Brief analysis of MySQL Server Connection Process

  • 2020-09-16 07:48:45
  • OfStack

mysqld is the server side master process of MySQL. It can be said that mysqld is the real core of MySQL. All the work is carried out around the mysqld process. So when it comes to dissecting this behemoth, mysqld's code is the best place to start.

All 1 slices start with the familiar main() function, which is actually the mysqld_main() function. This code is in mysqld_main() then calls win_main)(). The win_main() function does most of the initialization.

After the initialization is complete, MySQL is ready to accept the connection. Then comes our main character, the Handle_connections_methods() function. The main job of this function is to create three sub-processes that accept TCP/IP, named pipes, and Shared memory connections, respectively. Generally, customers use TCP/IP (socket) to connect to MySQL server, which is the most flexible communication method. However, in the application environment of embedded software, the latter two communication modes need to be adopted.

Simplified handle_connections_methods() function:

static void handle_connections_methods()
  mysql_cond_init(key_COND_handler_count, &COND_handler_count, NULL);
  mysql_thread_create(key_thread_handle_con_namedpipes, &hThread, &connection_attrib, handle_connections_namedpipes, 0)) ;
  mysql_thread_create(key_thread_handle_con_sockets, &hThread, &connection_attrib, handle_connections_sockets_thread, 0)) ;
  mysql_thread_create(key_thread_handle_con_sharedmem, &hThread, &connection_attrib, handle_connections_shared_memory, 0))
  while (handler_count > 0)
    mysql_cond_wait(&COND_handler_count, &LOCK_thread_count);

After three new threads are created, the handle_connectins_methods() function enters a long loop and does not quit until all three connection threads have exited. Here I mainly look at the connection thread of socket, our research object is this handle_connections_sockets_thread. After this thread initializes itself, it calls handle_connections_sockets() directly;

The handle_connections_sockets() function USES the call select() to listen on mysqld's port and then wait for the client to connect. After a client connection, this function creates a new variable of type THD, which is a "social butterfly", starting with connection establishment, through SQL parsing, query execution, result return, and so on. This variable 1 is always there, but this is a very important variable.

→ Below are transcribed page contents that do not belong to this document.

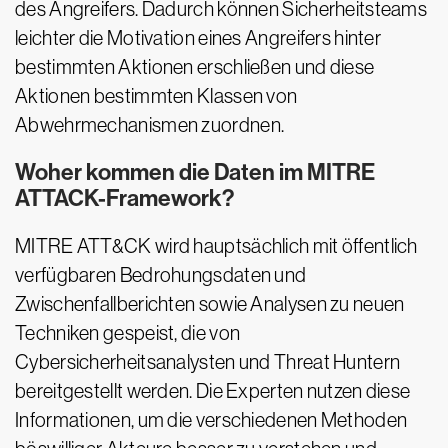
des Angreifers. Dadurch können Sicherheitsteams
leichter die Motivation eines Angreifers hinter
bestimmten Aktionen erschließen und diese
Aktionen bestimmten Klassen von
Abwehrmechanismen zuordnen.
Woher kommen die Daten im MITRE
ATTACK-Framework?
MITRE ATT&CK wird hauptsächlich mit öffentlich
verfügbaren Bedrohungsdaten und
Zwischenfallberichten sowie Analysen zu neuen
Techniken gespeist, die von
Cybersicherheitsanalysten und Threat Huntern
bereitgestellt werden. Die Experten nutzen diese
Informationen, um die verschiedenen Methoden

There is also the structure struct st_vio, which is a relay station for 1 command. A structure of type vio is also defined in "Social Butterfly" THD. The function of this structure is to read the communication from the socket from the store, and then assign its own value to the vio variable of THD. The VIO type describes a request in detail, including the content of the request, the time, the socket address of the request, and so on. What happens is that the "social butterfly" is passed to the service thread, and create_thread_to_handle_connection() implements this function.

The following is the deleted code

void create_thread_to_handle_connection(THD *thd)
  if (cached_thread_count > wake_thread)
    mysql_thread_create(key_thread_one_connection, &thd->real_id, &connection_attrib, handle_one_connection, (void*) thd))) ;    

This function checks to see if there are idle cache threads (MySQL does not destroy disconnected service threads immediately, but caches them), if there are cache threads, and if not, creates a new thread to serve the connection. At this point, a connection enters the service thread and the connection thread returns to continue waiting for the connection.

The following contents are all implemented in the service thread. There is a very detailed code trace in The In-depth Understanding of MySQL for those interested to have a look. I enclose the sequence of function calls for your reference.